[Records from a data source]
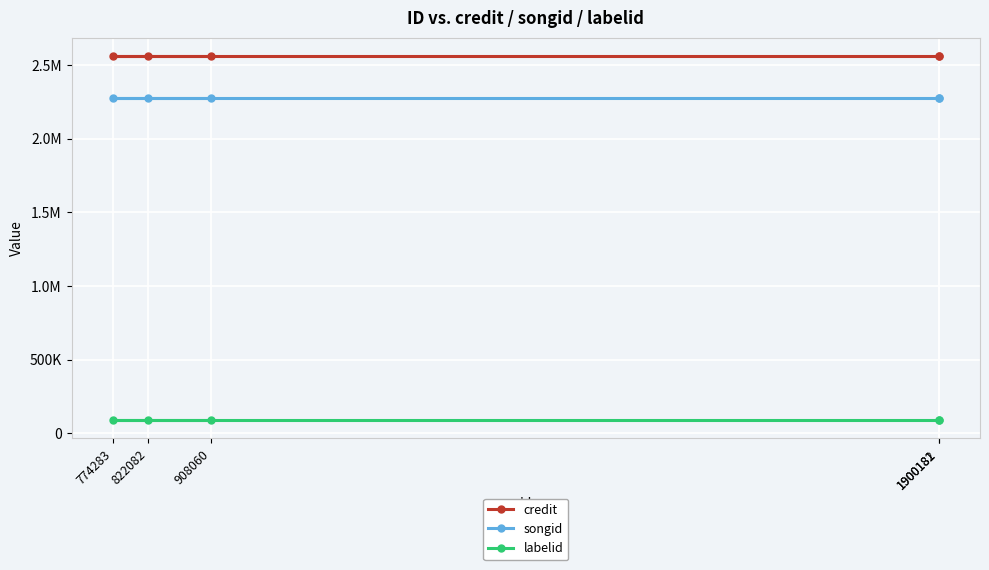

How many distinct data groups are displayed?

3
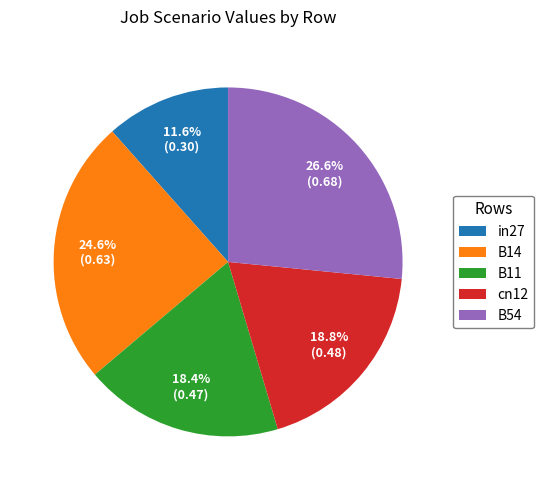

Is it true that B11 is 18% of the pie?

True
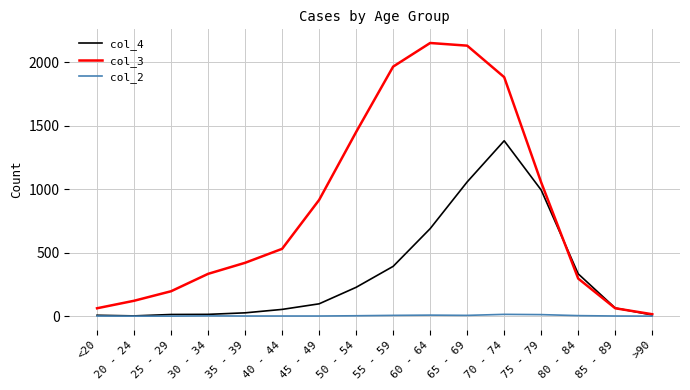

Which series has the largest total across all categories?

col_3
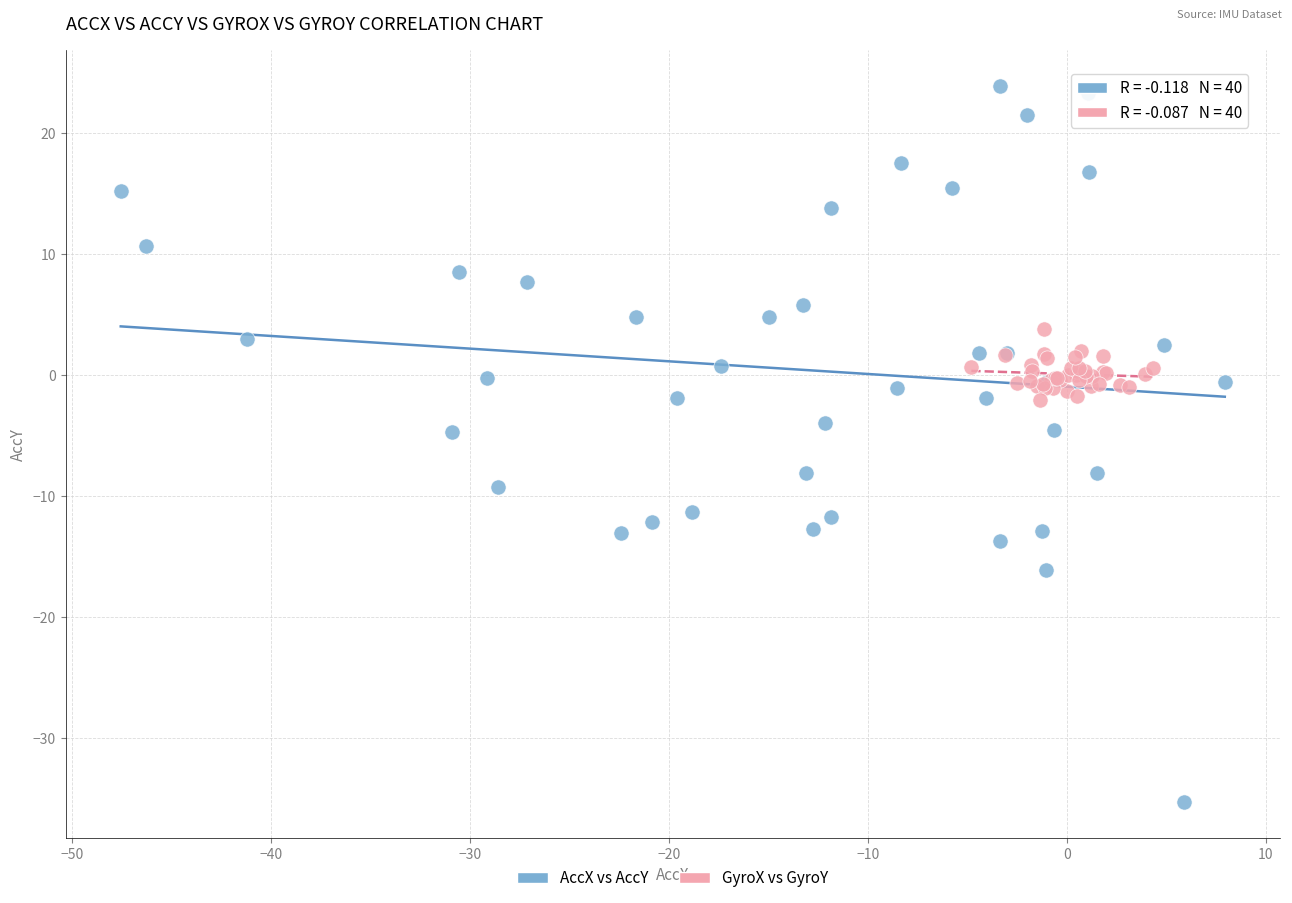

Which series reaches the maximum Y coordinate?

AccX vs AccY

(PROMPT) Copy the text of every item above word for word, leaving the pictures out of your answer.

(EXERCISE ANSWER)
How many distinct data groups are displayed?

3

Is it true that B11 is 18% of the pie?

True

Which series has the largest total across all categories?

col_3

Which series reaches the maximum Y coordinate?

AccX vs AccY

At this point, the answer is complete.